Transition Culture

An Evolving Exploration into the Head, Heart and Hands of Energy Descent

Transition Culture has moved

I no longer blog on this site. You can now find me, my general blogs, and the work I am doing researching my forthcoming book on imagination, on my new blog.

24 Feb 2014

Your ‘Step Up’ moments: No.10: Duncan Law of Transition Town Brixton

I was lucky to grow up during the much maligned 70s when we learnt so much about how to deal with what the future might bring. I heard and read Schumacher. I drew the peak oil curve for myself. Then I became an actor and director. In 1999 I did a permaculture course which was a homecoming for me. Climate change campaigning was occupying me more and more and in 2006 I went to the first Climate Camp at Drax Power Station and decided I had to make climate my front-line activity. I went straight on to the Permaculture Convergence where someone called Rob Hopkins was to be talking about peak oil.
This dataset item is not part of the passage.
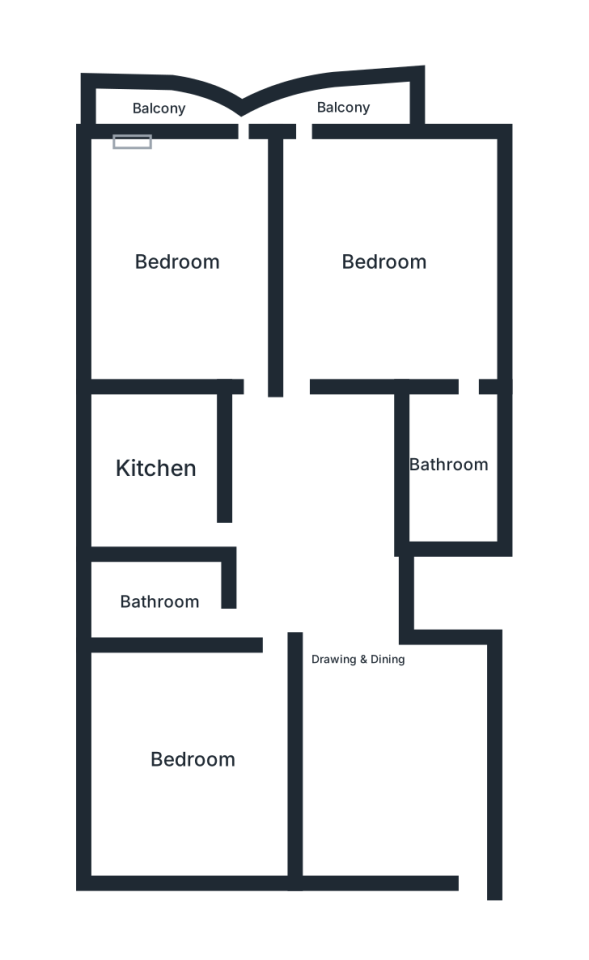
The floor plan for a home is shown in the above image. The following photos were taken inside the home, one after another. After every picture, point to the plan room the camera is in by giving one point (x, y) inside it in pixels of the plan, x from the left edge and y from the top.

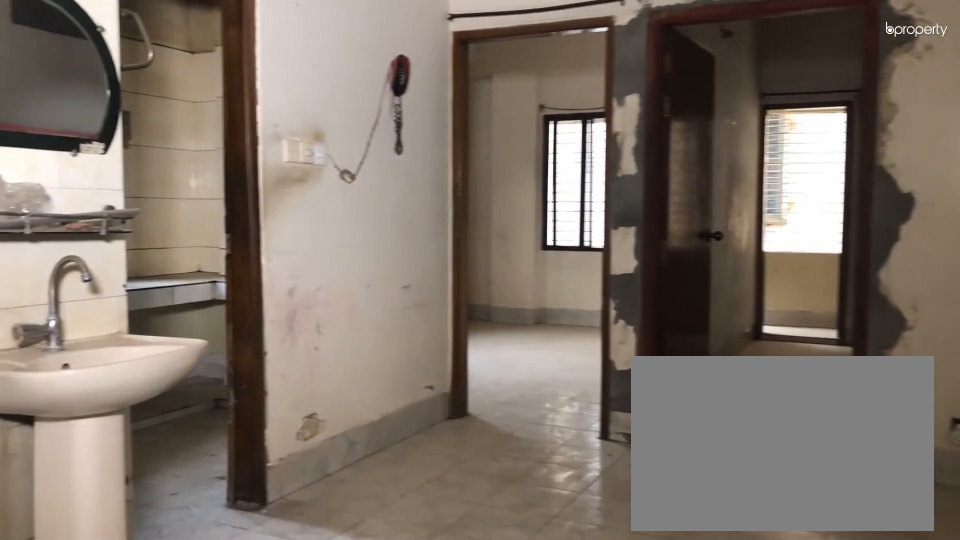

I wanted to tell Permaculturists that while peak oil would be deeply awkward, climate change had the potential to alter the habitability of the planet. In a tent in a windy field in Dorset I was very excited by the seeds of Transition, but it took me 6 months of watching, reading, thinking before I was ready to go the Lambeth Climate Action Groups that I’d set up and suggest we should be Transition Town Brixton. It has been my life ever since. 

The visionary starting point of Transition changes the chemistry and life becomes working towards something we agree we really want rather than fighting against nonsense. Once you have been part of a few visioning processes (and ideally a few projects that have brought a vision to fruition) the local landscape becomes loaded with beautiful, productive, cooperative, connecting possibilities. 

In permaculture mode: Duncan leads a tour of Brockwell forest garden.

Permaculture has been described as ‘revolution disguised as organic gardening’, which reveals its historically rather land-based orientation. I describe it as ‘designing and working with the powers that operate’. On land-based projects this was primarily nature. But in the ‘anthropocene’, the age of human influence, human nature, psychology, group dynamics, ‘people care’ become at least as important. And in trying to make a movement that could engage 9 billion people in developing a better new paradigm to supersede the old nonsense, Transition is revolutionary. We are changing the common sense. Governments will ultimately follow where we lead. 

Transition Network's Ben Brangwyn cuts the cake with Duncan at the 2008 Unleashing of TTB.

We Unleashed gloriously in 2008, with a dozen groups presenting for 2 minutes on their visions and plans. In 2009 the Brixton Pound was launched and we held a series of workshops and an open space day on the Future of Our Food which spawned several amazing offshoots. In 2010 we opened The Community Shop and Brixton Skill Share and TTB Community Draught Busters started. In 2011 the Remakery Brixton started preparing to convert an unused undercroft garage space to Brixton’s reuse centre and the first UK pay-by-text currency was launched by B£.

Duncan with Pete North, author of 'Local Money', at the launch of the first Bristol Pound.

In 2012 Brixton Energy installed 2 large community-owned solar arrays on community housing. 2013 saw another array go live and the establishment of Repowering London to help other local energy projects get going. We produced to REconomy project reports for Lambeth on the benefits of localising the food and energy sectors of the economy and in 2014 we continue to work to make this reality. 

I am privileged to have met and worked with amazing people through these seven years. It has been a privilege to be part of the early journey of Transition. It is the best place to work.

With his family, and Lucy Neal of Transition Town Tooting at the 2010 Transition Network conference in Liverpool.